*WHAT THE TASK REQUIRES:* Retype exactly the stretch of lines that begins at the line containing "-Een goede lichaamsondersteuning" and ends at the last line of the data, with no other lines.

*PROVIDED RECORDS:*
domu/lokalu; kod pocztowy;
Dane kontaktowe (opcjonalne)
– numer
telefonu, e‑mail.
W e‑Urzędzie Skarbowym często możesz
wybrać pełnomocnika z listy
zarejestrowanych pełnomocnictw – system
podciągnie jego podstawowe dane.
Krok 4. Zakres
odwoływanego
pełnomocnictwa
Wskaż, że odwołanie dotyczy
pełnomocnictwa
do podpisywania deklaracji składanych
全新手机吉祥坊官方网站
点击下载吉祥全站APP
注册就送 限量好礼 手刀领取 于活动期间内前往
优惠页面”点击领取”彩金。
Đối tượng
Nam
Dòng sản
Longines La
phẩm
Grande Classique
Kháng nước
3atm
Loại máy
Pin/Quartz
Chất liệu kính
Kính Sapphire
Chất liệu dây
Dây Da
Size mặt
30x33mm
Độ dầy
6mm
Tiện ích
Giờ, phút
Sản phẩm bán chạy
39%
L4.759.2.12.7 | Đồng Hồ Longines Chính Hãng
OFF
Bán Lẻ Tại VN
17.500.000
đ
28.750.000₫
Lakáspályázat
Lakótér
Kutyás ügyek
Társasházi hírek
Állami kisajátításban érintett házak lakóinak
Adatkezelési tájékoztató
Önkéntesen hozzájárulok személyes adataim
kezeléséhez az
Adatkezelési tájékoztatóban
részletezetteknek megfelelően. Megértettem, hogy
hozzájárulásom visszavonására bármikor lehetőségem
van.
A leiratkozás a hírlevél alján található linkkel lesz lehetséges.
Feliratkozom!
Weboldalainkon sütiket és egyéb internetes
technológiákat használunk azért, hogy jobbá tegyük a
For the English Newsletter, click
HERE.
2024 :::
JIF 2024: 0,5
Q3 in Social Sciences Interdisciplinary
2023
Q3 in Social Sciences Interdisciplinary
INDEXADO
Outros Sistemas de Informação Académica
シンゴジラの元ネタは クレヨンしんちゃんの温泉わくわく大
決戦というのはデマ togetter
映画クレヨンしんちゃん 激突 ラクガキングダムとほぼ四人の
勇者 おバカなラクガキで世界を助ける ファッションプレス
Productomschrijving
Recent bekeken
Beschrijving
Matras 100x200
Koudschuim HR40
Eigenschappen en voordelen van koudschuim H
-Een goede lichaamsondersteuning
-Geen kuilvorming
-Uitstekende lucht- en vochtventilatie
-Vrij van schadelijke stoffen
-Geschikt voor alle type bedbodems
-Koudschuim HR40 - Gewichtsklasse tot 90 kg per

*TASK OUTPUT:*
-Een goede lichaamsondersteuning
-Geen kuilvorming
-Uitstekende lucht- en vochtventilatie
-Vrij van schadelijke stoffen
-Geschikt voor alle type bedbodems
-Koudschuim HR40 - Gewichtsklasse tot 90 kg per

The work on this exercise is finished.